Mais l’image du Rwanda dans tout ça?
Quel est le résultat du fonctionnement, ou mieux encore, du non fonctionnement de l’ambassade du Rwanda. Quelle est l’image du Rwanda au Canada dans ce contexte de gestion cahoteuse, de gaspillage, de cafouillage et de paralysie? Les faits, plus que les chiffres, parlent d’eux-mêmes. Dans son « Analyse trimestrielle des risques pays, Automne 2015 », Exportation et Développement Canada organisme canadien chargé de promouvoir les exportations et le commerce international mentionne ce qui suit à propos du Rwanda : « Malgré la stabilité du contexte sécuritaire, la nature extrêmement contrôlée du régime politique pourrait être source d’instabilité à long terme ». Partant, l’organisme gouvernemental note que les risques d’investir au Rwanda sont « élevés », ce qui n’est pas de nature à encourager les canadiens à faire affaire avec le Rwanda.

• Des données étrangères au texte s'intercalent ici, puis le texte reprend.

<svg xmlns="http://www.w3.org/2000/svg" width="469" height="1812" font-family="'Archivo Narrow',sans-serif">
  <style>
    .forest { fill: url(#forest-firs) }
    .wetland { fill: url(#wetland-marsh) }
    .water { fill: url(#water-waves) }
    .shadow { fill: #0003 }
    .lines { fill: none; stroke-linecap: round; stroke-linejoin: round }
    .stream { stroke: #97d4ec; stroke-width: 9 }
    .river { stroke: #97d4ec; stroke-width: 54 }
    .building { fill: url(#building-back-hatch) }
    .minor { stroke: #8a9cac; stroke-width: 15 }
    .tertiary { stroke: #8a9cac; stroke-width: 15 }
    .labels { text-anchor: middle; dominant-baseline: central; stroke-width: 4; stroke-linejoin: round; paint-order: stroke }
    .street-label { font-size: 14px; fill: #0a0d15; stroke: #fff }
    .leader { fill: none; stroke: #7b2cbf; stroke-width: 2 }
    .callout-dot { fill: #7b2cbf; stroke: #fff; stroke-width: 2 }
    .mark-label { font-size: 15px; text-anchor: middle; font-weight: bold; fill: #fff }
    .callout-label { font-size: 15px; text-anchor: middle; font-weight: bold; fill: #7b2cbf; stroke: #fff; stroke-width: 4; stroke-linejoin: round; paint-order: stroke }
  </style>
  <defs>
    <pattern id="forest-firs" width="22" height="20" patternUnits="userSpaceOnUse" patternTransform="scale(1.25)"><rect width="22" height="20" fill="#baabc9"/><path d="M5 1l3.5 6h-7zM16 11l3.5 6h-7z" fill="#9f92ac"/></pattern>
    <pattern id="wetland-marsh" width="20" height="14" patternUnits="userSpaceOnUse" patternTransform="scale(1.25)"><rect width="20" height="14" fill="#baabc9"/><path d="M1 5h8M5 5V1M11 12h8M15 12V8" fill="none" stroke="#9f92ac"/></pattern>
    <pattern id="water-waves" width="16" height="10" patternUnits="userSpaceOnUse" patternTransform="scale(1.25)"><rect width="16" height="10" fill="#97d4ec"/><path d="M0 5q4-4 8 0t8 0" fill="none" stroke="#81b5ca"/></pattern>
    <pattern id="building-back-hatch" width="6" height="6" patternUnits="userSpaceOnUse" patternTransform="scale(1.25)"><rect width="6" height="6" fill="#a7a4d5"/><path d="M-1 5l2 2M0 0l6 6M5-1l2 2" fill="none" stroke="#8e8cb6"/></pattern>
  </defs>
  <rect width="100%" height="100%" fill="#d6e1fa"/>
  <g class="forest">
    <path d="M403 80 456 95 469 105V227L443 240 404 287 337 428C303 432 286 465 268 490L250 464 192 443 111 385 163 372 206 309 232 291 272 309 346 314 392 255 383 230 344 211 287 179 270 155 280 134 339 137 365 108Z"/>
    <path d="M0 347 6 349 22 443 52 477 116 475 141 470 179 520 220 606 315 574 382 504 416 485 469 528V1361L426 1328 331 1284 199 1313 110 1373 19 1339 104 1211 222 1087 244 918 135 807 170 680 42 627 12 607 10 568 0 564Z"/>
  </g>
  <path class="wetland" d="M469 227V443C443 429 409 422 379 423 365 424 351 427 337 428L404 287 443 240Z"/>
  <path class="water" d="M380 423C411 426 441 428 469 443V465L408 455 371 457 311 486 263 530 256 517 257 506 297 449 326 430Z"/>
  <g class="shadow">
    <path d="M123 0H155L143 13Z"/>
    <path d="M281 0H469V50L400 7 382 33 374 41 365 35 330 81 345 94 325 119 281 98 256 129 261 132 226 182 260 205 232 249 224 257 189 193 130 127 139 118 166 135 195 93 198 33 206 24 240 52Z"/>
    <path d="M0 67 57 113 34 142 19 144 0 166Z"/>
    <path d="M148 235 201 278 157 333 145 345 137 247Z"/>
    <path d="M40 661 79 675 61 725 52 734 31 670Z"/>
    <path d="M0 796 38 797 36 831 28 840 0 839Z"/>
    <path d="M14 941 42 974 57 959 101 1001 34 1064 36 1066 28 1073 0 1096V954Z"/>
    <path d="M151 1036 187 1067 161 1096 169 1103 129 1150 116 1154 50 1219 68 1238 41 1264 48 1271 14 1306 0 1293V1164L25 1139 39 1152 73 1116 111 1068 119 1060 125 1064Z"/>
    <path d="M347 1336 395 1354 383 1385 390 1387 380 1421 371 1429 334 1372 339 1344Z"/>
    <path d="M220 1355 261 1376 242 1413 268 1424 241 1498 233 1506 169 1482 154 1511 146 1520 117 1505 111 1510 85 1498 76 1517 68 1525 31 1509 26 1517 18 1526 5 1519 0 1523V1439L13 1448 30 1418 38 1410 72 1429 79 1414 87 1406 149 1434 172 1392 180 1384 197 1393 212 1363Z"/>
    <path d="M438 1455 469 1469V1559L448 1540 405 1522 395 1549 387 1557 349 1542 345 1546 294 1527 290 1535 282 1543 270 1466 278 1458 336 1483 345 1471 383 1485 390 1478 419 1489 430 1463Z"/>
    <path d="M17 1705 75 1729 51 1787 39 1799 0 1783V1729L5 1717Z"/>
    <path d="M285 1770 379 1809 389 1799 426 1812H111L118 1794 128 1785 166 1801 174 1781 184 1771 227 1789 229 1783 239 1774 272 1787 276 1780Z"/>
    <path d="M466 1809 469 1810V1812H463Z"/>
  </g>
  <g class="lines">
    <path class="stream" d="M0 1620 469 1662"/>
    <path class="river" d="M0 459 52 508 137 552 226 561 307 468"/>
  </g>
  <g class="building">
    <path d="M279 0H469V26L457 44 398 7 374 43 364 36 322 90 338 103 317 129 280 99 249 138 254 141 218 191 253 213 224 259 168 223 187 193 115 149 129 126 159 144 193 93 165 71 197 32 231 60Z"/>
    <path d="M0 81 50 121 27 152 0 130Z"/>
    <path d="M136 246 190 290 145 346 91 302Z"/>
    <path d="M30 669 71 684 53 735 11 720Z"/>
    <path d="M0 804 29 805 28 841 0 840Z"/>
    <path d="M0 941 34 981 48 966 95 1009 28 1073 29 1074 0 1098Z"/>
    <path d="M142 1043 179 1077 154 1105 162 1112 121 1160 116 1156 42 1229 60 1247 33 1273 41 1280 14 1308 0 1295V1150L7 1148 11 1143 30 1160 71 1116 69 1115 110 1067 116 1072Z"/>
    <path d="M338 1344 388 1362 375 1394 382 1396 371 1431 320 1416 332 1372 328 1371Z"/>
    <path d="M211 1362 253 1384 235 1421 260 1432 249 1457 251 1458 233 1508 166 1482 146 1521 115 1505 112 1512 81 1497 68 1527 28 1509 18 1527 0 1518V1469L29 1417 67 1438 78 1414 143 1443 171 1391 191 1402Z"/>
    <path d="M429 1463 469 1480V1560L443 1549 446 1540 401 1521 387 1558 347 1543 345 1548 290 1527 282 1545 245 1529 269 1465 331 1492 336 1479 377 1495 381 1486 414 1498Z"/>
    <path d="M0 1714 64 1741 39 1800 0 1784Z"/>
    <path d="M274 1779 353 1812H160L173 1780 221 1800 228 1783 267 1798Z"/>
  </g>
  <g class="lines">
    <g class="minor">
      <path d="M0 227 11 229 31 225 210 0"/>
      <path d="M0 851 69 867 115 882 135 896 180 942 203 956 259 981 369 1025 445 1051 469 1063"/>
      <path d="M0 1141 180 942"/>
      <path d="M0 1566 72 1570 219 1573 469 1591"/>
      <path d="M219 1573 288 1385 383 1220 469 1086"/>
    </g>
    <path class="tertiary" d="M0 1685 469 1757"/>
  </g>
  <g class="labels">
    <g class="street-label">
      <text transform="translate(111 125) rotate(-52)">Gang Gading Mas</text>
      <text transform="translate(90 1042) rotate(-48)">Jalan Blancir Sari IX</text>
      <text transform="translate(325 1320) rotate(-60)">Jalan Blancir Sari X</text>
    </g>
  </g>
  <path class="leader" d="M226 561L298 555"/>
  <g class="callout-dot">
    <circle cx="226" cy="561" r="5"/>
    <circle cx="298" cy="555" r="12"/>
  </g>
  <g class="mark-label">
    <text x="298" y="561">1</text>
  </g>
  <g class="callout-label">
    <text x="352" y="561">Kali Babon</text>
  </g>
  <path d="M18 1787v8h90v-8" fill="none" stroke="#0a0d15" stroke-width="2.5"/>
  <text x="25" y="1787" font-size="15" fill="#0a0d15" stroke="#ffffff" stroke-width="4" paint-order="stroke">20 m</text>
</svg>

Inutile de conclure qu’à la lecture de cette analyse d’Exportation et Développement Canada qui juge les risques « élevés » de faire le commerce avec le Rwanda, très peu de canadiens répondent favorablement à l’invitation d’investir leurs capitaux au Rwanda. Ils trouveraient cela comme plonger la tête la première dans une piscine vide.
Pour une responsabilité citoyenne
Quant au triste sort de l’ambassade et de la vacance prolongée du poste d’ambassadeur, deux options sont sur la table : soit nommer un nouvel ambassadeur et combler les postes vacants, soit fermer cette représentation diplomatique et ainsi boucher ce gouffre financier qui ne rapporte rien au Rwanda.
On ne devra pas attendre à ce qu’un ressortissant rwandais s’autoproclame ambassadeur extraordinaire et plénipotentiaire du Rwanda près le Canada. Je m’imagine déjà prendre un congé sabbatique de mon emploi actuel pour travailler comme ambassadeur bénévole du Rwanda. Plénipotentiaire. Et surtout extraordinaire! C’est ça, être un citoyen responsable.
Pour ce qui est de la résidence d’ambassade, encore deux options: soit la vendre, soit lui trouver un locataire attitré. Mais, en attendant que Kigali sorte de sa très longue torpeur, j’invite pour samedi prochain la diaspora rwandaise d’Ottawa et d’ailleurs à un UMUGANDA EXTRAORDINAIRE au 152 Allanford Dr.
La corvée sera de désherber et débroussailler, épousseter et dépoussiérer les lieux. C’est aussi ça, être des citoyens responsables. Et oui, pour réparer les dégâts d’une gestion irresponsable et d’un gaspillage éhonté, il faut des citoyens responsables car, comme le dit notre voisin Murundi, « Ahari abagabo ntihagwa ibara.»